Xia “Ben” Hu is Lead Scientist at Shanghai AI Laboratory; previously he was Full Professor and Director of the Data Science Institute at Rice University. He has published over 200 papers with more than 40,000 citations; his leading works include AutoKeras and the NCF algorithm (cited over 9,000 times). He has won the NSF CAREER Award and the KDD Rising Star Award, with best-paper recognitions at ICML, WWW, WSDM, ICDM, and beyond.
Traditional data mining focuses on learning from large-scale data. In the era of agentic AI, the central question shifts from big data to right data: how do we construct the right tasks, environments, and reward signals so models learn useful behaviors through post-training? Using Outlook's email and calendar agents as a case study, this talk shows how the unit of data becomes a trajectory of states, actions, observations, and rewards; how evaluation moves to sandboxed, auditable environments; and how data efficiency hinges on the “learnable frontier” — cases with high pass@k but low pass@1 where a model can sometimes, but not yet reliably, succeed.
Qi He is Vice President and Head of Science for Outlook at Microsoft, leading quality, evaluation, post-training, and GenAI applications. With more than 20 years of experience, he previously held senior roles at Amazon, Nextdoor, and LinkedIn. He serves on the ACM CIKM Steering Committee, is PC Chair of the SIGKDD 2025–2026 ADS Track and General Chair of SIGKDD 2027, and is an IEEE Fellow and ACM Distinguished Member with 100+ papers and 10,000+ citations.

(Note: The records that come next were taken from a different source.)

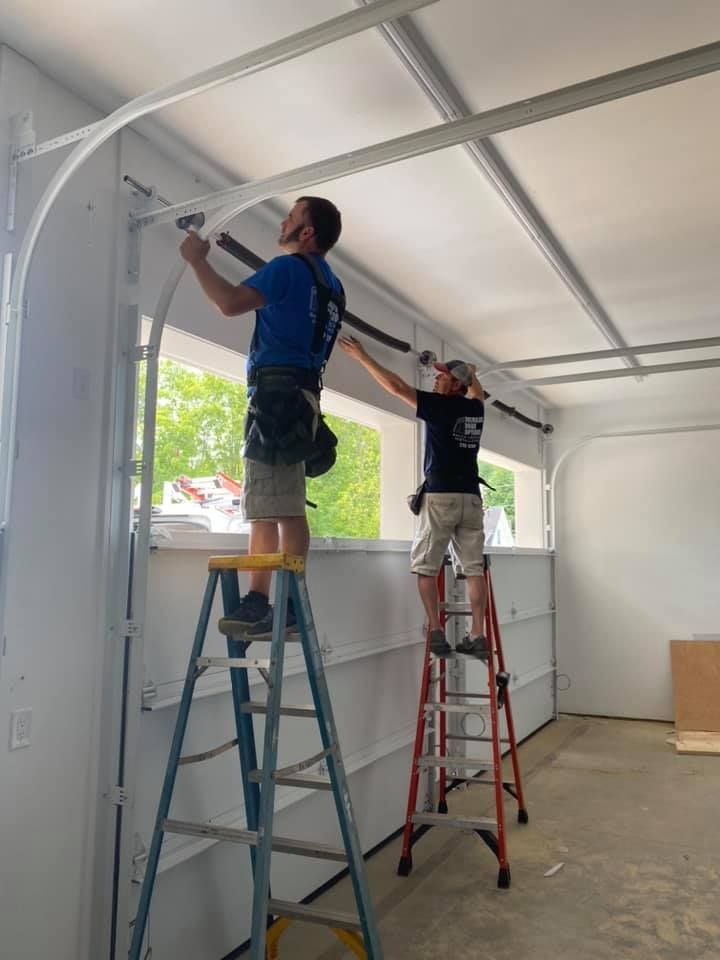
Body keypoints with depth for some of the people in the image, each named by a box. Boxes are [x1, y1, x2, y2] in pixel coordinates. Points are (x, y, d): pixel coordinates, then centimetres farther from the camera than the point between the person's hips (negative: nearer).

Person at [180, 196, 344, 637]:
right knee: (266, 508, 9)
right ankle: (258, 601, 11)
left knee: (282, 510, -12)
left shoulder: (290, 267, -5)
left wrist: (198, 259, -2)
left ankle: (289, 606, -12)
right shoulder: (331, 285, 23)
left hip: (278, 395, -10)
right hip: (297, 398, 10)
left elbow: (231, 303, -15)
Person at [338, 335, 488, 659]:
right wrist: (472, 374, 55)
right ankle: (477, 636, 2)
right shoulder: (475, 408, 13)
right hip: (471, 498, 6)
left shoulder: (440, 405, -4)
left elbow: (396, 386, -6)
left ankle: (436, 632, -4)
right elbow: (476, 392, 40)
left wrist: (362, 356, -1)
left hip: (440, 496, -6)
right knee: (474, 568, 4)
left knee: (425, 566, 2)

Closing Panel · 5:00 – 6:00 PM
For decades, students were told that data science was the career of the future. Today many ask a more unsettling question: is that future already disappearing? As foundation models, AI agents, and autonomous analytics systems rapidly absorb tasks once performed by data scientists, analysts, and researchers, universities and employers face a reckoning.
This panel brings together leading voices from academia and industry for a candid, unfiltered discussion on one of the most consequential questions facing our field: not how AI will change data science, but whether data science as we know it will survive the age of AI.